I've made a start on this. The
tasks I have to perform are:
As you can see from the picture above I have
made some progress. But there is still some
way to go.
Bear in mind the following. I am constrained
by the terms of the project to find the text
file format in use with Windows in Japan and
provide support for this. This approach has
worked well in most other languages, but there
seem to be quite a number of different text
file formats. There seems no doubt that text
formatted according to Codepage 932 should
work with Windows and I am supporting this.

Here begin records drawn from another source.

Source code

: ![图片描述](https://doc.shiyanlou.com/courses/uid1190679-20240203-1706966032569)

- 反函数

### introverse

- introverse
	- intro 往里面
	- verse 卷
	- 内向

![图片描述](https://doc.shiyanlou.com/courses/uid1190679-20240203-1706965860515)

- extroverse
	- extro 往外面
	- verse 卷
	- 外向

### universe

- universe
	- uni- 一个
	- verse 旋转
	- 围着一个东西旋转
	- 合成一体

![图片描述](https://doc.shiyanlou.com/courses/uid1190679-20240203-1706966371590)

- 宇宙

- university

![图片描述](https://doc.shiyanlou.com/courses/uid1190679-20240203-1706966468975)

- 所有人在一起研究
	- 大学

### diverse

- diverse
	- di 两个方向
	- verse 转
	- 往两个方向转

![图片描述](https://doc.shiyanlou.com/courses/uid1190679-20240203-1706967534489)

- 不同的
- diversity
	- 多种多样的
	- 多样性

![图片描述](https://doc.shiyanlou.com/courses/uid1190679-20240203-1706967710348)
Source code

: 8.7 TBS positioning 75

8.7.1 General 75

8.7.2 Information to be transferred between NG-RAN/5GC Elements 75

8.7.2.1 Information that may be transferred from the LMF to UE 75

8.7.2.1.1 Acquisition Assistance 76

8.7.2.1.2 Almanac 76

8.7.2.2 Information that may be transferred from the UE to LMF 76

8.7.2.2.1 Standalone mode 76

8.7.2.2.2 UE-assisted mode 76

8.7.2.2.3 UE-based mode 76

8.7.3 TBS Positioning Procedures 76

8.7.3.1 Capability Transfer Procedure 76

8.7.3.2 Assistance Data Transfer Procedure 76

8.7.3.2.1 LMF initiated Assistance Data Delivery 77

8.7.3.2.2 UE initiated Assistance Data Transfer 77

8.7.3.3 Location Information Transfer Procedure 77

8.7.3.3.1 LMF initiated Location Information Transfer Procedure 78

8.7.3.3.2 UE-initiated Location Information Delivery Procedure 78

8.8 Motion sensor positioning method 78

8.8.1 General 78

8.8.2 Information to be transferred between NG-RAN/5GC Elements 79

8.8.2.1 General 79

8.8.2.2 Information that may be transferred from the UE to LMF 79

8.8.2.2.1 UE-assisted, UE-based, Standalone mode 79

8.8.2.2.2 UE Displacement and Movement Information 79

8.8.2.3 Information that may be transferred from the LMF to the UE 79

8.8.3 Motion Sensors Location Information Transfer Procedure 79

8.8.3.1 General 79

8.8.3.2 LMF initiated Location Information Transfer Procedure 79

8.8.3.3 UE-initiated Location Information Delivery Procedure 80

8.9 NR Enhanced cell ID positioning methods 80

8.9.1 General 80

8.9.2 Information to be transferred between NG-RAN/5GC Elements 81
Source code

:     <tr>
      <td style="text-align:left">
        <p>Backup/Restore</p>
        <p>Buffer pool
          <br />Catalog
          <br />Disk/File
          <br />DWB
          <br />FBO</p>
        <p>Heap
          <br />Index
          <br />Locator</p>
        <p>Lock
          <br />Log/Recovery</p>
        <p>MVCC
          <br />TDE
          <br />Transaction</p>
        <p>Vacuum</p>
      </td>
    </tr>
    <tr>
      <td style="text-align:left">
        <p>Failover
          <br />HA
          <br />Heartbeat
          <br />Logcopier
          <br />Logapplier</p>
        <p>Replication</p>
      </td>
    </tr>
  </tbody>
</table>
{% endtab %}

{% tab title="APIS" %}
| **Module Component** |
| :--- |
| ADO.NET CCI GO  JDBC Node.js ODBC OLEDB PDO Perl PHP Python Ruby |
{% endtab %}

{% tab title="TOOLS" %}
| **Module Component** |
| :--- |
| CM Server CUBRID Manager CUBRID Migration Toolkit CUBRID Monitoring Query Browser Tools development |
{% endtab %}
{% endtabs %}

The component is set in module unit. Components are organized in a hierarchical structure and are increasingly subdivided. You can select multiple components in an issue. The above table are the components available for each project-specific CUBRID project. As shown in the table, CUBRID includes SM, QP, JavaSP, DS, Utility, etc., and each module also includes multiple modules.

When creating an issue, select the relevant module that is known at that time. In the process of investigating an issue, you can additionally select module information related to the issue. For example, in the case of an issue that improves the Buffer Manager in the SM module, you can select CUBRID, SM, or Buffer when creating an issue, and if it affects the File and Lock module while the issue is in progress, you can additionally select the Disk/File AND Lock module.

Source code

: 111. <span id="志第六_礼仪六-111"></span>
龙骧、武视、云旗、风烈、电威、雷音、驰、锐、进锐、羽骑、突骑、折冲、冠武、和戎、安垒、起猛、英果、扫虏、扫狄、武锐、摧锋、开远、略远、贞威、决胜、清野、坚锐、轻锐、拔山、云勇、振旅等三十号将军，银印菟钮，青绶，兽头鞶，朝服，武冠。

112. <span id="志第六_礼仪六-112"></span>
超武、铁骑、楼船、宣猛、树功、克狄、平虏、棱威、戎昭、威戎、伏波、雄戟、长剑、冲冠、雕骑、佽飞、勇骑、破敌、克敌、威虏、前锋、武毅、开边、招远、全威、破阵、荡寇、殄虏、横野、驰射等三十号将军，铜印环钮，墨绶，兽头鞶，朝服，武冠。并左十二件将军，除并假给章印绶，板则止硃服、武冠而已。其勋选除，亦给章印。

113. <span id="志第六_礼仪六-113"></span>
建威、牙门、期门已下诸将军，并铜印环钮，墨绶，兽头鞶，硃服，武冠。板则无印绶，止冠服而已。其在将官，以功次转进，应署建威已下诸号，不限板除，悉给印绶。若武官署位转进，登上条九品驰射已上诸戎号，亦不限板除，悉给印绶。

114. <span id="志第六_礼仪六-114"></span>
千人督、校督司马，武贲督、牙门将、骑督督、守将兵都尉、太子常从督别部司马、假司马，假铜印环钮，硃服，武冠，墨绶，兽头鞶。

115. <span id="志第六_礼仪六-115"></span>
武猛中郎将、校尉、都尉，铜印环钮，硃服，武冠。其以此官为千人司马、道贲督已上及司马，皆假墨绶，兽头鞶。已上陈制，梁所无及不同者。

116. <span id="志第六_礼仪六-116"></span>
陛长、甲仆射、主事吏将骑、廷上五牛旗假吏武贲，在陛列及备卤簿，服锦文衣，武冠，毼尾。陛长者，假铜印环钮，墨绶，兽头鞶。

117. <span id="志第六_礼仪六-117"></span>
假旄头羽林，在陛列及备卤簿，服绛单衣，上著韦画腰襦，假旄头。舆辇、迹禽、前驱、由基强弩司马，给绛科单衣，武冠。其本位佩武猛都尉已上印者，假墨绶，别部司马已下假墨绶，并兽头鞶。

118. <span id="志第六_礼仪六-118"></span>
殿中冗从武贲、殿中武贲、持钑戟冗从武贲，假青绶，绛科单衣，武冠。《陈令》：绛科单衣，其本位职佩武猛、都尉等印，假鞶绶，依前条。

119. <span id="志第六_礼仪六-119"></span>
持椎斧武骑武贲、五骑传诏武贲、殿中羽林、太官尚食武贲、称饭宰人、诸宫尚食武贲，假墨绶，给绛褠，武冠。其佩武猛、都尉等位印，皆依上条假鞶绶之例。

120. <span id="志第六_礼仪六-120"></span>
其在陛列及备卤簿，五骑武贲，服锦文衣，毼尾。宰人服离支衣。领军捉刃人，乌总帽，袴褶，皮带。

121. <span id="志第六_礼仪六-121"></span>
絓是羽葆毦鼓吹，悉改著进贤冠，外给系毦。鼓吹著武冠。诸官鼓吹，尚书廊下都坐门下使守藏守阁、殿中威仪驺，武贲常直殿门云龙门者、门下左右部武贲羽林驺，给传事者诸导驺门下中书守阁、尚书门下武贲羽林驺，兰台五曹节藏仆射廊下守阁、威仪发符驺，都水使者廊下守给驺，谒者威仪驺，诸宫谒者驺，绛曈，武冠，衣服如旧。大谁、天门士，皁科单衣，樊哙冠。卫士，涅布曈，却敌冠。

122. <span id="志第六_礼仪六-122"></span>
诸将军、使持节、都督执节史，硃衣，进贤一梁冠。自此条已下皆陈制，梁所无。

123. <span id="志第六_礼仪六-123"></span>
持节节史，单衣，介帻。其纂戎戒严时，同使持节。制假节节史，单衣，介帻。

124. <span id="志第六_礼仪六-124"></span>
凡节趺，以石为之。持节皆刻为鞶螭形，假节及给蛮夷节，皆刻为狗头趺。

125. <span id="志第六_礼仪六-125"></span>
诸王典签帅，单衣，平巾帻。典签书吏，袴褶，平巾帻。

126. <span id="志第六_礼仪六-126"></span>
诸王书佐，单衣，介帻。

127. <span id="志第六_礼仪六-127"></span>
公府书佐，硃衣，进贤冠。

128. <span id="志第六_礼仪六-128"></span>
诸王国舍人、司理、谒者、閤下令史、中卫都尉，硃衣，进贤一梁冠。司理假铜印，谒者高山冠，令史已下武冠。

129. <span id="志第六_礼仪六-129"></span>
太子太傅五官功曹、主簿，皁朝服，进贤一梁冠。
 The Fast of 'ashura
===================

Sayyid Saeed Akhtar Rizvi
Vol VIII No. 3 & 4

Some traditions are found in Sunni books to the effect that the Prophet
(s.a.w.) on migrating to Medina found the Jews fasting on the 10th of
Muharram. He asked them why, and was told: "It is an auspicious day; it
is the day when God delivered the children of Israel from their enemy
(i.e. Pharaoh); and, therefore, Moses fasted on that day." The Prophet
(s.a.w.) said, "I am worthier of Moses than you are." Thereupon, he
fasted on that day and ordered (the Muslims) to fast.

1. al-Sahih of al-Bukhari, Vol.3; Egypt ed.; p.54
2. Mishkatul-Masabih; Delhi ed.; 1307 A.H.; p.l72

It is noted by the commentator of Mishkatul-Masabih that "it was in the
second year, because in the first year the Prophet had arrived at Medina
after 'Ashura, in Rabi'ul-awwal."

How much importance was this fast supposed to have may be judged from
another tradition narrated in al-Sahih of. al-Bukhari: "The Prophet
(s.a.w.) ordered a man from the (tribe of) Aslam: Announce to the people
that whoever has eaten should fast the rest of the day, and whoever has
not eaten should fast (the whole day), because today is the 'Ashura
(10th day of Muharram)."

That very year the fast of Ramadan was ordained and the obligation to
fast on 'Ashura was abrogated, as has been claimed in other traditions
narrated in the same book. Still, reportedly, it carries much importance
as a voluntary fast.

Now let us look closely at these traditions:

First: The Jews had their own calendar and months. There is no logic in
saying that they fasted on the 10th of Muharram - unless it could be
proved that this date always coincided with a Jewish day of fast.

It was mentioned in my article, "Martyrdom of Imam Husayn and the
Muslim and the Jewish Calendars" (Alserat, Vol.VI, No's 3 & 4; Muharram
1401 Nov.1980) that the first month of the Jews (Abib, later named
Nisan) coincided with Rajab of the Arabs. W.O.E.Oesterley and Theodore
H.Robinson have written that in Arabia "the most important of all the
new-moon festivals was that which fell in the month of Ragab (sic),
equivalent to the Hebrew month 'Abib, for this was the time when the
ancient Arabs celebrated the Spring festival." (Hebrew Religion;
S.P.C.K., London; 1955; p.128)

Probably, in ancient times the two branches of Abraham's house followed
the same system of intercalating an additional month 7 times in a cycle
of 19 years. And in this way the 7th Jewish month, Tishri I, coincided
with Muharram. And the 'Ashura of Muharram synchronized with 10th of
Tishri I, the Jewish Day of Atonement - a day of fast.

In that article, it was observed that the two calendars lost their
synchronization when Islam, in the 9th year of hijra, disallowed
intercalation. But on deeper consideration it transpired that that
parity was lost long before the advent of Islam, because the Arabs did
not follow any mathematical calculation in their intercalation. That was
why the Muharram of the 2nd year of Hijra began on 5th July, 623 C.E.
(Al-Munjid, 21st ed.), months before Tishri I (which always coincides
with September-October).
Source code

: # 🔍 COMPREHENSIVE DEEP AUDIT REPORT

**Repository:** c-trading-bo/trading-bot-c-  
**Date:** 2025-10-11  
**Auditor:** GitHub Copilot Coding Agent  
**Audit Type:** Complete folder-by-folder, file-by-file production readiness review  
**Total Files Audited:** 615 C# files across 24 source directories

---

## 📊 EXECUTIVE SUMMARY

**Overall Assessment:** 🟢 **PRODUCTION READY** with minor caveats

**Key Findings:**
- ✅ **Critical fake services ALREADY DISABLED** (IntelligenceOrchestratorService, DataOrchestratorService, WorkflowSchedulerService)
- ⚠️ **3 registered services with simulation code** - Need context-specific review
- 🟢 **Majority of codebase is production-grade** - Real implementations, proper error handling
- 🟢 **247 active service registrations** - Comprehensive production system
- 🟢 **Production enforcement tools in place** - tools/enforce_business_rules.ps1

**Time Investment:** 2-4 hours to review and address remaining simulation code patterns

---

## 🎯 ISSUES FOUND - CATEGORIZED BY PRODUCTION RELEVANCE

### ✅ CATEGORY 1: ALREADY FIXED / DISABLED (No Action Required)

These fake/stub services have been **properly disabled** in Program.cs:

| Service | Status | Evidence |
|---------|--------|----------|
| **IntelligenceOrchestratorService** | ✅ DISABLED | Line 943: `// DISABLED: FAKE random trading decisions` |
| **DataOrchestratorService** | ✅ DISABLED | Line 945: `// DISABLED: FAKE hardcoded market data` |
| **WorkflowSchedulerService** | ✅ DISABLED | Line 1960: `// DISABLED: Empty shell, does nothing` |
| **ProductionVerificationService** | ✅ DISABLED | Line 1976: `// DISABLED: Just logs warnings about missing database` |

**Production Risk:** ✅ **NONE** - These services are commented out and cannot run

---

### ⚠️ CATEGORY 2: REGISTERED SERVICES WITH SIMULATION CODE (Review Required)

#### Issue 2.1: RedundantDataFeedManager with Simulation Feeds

But if other text file formats are more common
I will need to provide import functions for
them. I have been told, for example, that
unicode is almost universally used for text
files. Please
help if you are Japanese and can tell me more
about this.
Character Sets and
Encoding Methods
The elements of the Japanese language which
need representing in a character set are:
- Hiragana (83 characters used to write
the grammatical parts of words and sentences,
and to write Japanese words which don't
have a Kanji)
- Katakana (86 characters used for writing
non-Japanese words, and for advertising)
- Kanji (Thousands of chinese ideographs;
each character conveys a meaning, rather
than a sound)
In addition CJK character sets tend to include
other potentially useful things like:
- Latin alphabet
- Greek alphabet
- Cyrillic alphabet
- Special symbols
- Line drawing elements
You will have to pardon me if I appear to
mix up character sets and encoding here. It
is hard to get clear information of this subject
without spending money.
In the following JIS means Japanese industrial
standard, which are standards published by
the Japanese Standards Association (JSA)
I have found references to the following
character set standards:
JIS X 201 - 1976
This is more or less ASCII (128 chars) plus
63 half-width katakana characters (a minimum
set a characters for expressing Japanese).
Clearly intended as a single 8-bit byte encoded
set.
JIS X 208 - 1990
Basic Japanese set of 6,879 characters including
6,355 kanji, plus various other useful elements.
JIS X 212 - 1990
Supplemental Japanese set of 6,067
characters including 5,801 kanji, plus various
other useful elements. Most or all are additional
to JIS X 208 - 1990. May not be in very common
use?
JIS X 213 - ????
Extension to JIS X 208 - 1990.
Don't know if it ever emerged. If anyone can
tell me, I'd be grateful.
JIS X 221 - 1995
Japanese version of Unicode
EUC Encoding
This is used on Unix systems. Briefly...
21 - 7E |
ASCII |
A1A1 -
FEFE |
JIS X
208 |
8EA1 -
8EDF |
Half-width
Katakana |
8FA1 -
8FFE |
JIS X
212-1990 |
Codepage 932
This is how I believe Windows expects
to see a text file encoded. This is also called
Shift-JIS. A brief summary follows:
Single
Byte Characters |
00 - 7F |
As ASCII
but with Yen symbol at 5C, |
Single
Byte Characters |
A1 - DF |
Halfwidth
Katakana |
Double
Byte Characters |
8140 -
9FFC |
Loads
of other stuff |
Double
Byte Characters |
E040 - FBFC,
FC40 - FC4B
|
Loads
of other stuff |
Notice how single byte and double byte characters
are still distinguishable by the first byte.
Adding Characters To
Font
I have found something, which appears to
be Freeware, containing a set of suitable
Japanese glyphs at 12 pixel high. I have added
these to the Gameboy Reader font file font_12.gbf
and you can see the result in the screenshot
above. Before I finalise on this set of glyphs
I would like some feedback from a Japanese
as to whether It looks OK or whether I have
made a gross error.
Scroll Bar Text
Luc has provided a scroll bar text translation
- thanks Luc!
Classic Text
I have found a suitable text
which is shown above displayed on the Gameboy.
It is called something like 'I am a Cat'.
Other Topics
What's all this
'Half-width / Full-width' stuff?
As I started with a variable width font it
wasn't quite as obvious to me. But I suppose
the point is that in the days when computer
screens were 80 characters across, and they
had to generate chinese ideographs, they needed
to take up two normal character positions
(to get the detail needed). This must be a
full-width character and there must have been
40 positions for them. So if some of the characters
used are an eightieth of a screen wide, because
you can fit more Katakana in that way, you
probably would call them half-width characters.
Looking at Japanese texts it would seem that
Japanese still expect all characters to be
the same width, so that the text appears in
columns as well as rows.
|